Problem:
Use the profile of René Aust to answer these questions.
1. Who succeeded Aust in the Landtag of Thuringia?
2. What place did Aust hold on his party's list in the 2024 European Parliament election?
3. How many of Germany's 96 seats in the European Parliament did the AfD win?

Document text:
--- START ---
Member of the European Parliament for Germany
- Incumbent
- Assumed office 16 July 2024

Member of the Landtag of Thuringia
- In office 27 October 2019 – 15 July 2024
- Succeeded by: Stefan Schröder

Personal details
- Born: 24 April 1987 (age 39) Lüdinghausen, North Rhine-Westphalia, Germany
- Party: Alternative for Germany (since 2017)
- Other political affiliations: Social Democratic (2003–2014)^{[citation needed]}
- Education: University of Giessen

= René Aust =

German politician (born 1987)

René Philip Aust (born 24 April 1987) is a German politician of the Alternative for Germany (AfD). He entered the state parliament of Thuringia after the state elections of 27 October 2019. In the 2024 European Parliament election he came third on his party's list and entered the European Parliament.

As the AfD had banned Maximilian Krah and Petr Bystron from appearing in public during the campaign for the 2024 European elections, Aust was "in the national spotlight." The AfD won 15 of Germany's 96 seats in the European Parliament. At their inaugural meeting, the 15 newly elected MEPs chose Aust as head of the AfD's delegation to the European Parliament, while also approving a motion not to include Krah in their delegation.
--- END ---
Collected data entries
--- START ---
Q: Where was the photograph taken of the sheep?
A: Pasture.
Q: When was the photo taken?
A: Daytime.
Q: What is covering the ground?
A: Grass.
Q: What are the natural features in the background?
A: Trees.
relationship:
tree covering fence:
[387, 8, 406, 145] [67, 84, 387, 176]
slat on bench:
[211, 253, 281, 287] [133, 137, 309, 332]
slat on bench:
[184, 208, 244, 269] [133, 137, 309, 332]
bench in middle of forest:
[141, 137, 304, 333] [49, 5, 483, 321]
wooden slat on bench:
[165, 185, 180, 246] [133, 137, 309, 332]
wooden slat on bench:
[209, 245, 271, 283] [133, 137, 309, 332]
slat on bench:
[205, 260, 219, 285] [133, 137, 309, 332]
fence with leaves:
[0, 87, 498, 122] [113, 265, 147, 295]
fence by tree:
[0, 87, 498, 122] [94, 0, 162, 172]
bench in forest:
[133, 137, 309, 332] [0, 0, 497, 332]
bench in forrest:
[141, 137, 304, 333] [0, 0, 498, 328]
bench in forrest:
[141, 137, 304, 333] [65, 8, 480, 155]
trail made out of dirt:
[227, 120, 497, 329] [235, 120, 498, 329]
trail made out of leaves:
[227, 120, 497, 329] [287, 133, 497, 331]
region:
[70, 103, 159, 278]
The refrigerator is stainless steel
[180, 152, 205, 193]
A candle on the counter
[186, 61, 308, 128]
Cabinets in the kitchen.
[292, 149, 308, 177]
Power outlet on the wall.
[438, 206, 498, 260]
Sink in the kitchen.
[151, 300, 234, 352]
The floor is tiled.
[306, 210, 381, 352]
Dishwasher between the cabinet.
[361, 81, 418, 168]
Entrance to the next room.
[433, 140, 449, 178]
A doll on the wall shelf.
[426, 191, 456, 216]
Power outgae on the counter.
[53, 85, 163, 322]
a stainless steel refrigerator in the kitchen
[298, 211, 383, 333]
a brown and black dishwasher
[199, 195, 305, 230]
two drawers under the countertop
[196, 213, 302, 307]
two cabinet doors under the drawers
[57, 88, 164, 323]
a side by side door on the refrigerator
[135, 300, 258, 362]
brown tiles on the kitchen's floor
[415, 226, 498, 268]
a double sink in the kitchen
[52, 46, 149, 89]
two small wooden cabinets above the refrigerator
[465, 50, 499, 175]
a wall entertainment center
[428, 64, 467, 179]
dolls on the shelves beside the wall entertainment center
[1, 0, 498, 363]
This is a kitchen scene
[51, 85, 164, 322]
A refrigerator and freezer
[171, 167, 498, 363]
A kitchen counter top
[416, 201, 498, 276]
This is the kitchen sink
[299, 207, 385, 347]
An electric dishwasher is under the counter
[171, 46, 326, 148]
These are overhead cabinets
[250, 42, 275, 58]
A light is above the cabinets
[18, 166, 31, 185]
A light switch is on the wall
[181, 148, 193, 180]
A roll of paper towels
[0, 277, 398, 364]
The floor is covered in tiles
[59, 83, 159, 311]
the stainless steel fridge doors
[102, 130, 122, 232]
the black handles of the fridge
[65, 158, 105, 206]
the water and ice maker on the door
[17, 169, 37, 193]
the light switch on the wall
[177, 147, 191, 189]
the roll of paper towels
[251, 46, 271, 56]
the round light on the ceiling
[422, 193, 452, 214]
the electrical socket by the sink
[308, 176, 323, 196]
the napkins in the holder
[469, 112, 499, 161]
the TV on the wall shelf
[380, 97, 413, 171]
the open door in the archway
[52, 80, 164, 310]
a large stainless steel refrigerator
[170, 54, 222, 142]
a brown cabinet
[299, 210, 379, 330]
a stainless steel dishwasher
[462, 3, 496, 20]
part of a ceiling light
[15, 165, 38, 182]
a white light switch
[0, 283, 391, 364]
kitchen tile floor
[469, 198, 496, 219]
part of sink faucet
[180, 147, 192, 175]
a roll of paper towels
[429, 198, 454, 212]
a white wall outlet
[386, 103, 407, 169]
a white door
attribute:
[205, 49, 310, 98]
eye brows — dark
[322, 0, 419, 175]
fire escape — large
--- END ---
Answer section:
1. Stefan Schröder
2. Third
3. 15